La polemica scatenata da alcune frasi della ministra della Famiglia e l’immensa opera di recupero della memoria della Shoah che rappresenta un’alta forma di giustizia per tante vittime innocenti. Ci auguriamo fortemente che la polemica, scatenata da alcune frasi pronunciate ieri dalla ministra della Famiglia, Eugenia Roccella, si ricomponga velocemente. Siamo sicuri che la ministra avrà modo di circostanziare il suo pensiero e di scusarsi con la senatrice Liliana Segre per aver definito delle gite (evidentemente inutili o semplicemente di svago) tutti i viaggi di studio organizzati da tante scuole italiane nei campi di concentramento e di sterminio nazisti, nei luoghi della Shoah.

Ritenere che l’immensa opera di recupero della memoria, svolta in questi anni da tante istituzioni, sia equivalsa a una subdola campagna della sinistra per identificare l’origine dell’antisemitismo solo nel Fascismo, offende l’intelligenza comune.

La memoria onesta e critica di ciò che è accaduto in momenti tragici e bui anche della nostra storia, rappresenta un’alta forma di giustizia per tante vittime innocenti, non solo ebrei, della furia nazionalista del Novecento. Un monito prezioso da trasmettere alle nuove generazioni, ancora più indispensabile oggi che ci troviamo a combattere nuove forme di antisemitismo. Se ci si divide, se si avanzano dubbi sulla bontà di tante iniziative, se si istillano infondati sospetti di strumentalità politica, non si fa altro che offrire terreno fertile persino al negazionismo. Non avremo mai una memoria condivisa di quel periodo ma almeno uno straccio di memoria comune, che non offuschi o persino cancelli pagine dolorose, è necessario al nostro vivere civile.

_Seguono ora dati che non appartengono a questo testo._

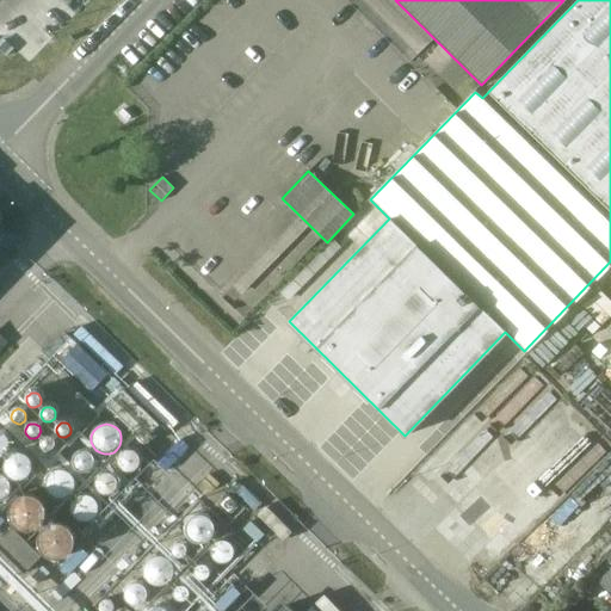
[(44,452),(47,454),(49,452),(51,452),(53,450),(54,449),(55,446),(55,444),(54,442),(51,440),(50,439),(47,438),(44,439),(42,440),(41,442),(39,444),(39,448),(41,450),(43,451),(44,452)]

Chi scrive è presidente onorario del Memoriale della Shoah di Milano, aperto nei sotterranei della stazione Centrale di Milano. Un luogo - da cui vennero deportati ebrei, altre minoranze, rom, sinti, prigionieri politici del regime fascista e repubblichino - rimasto intatto e sconosciuto fino alla fine del secolo scorso. Se oggi esiste, ed è meta di tanti pellegrinaggi della memoria, lo si deve all’impegno trasversale di tante persone e associazioni. Senza colore politico, di tutti gli orientamenti. Un’istituzione italiana. Tra coloro che nel 1944 spinsero sui vagoni della morte Liliana Segre e i propri familiari, insieme a tanti che non tornarono, non vi erano solo soldati nazisti, ma anche tanti nostri connazionali. Nel Dopoguerra ci siamo cullati troppo a lungo sull’adagio confortevole degli “italiani brava gente”. Ma non eravamo tutti brava gente.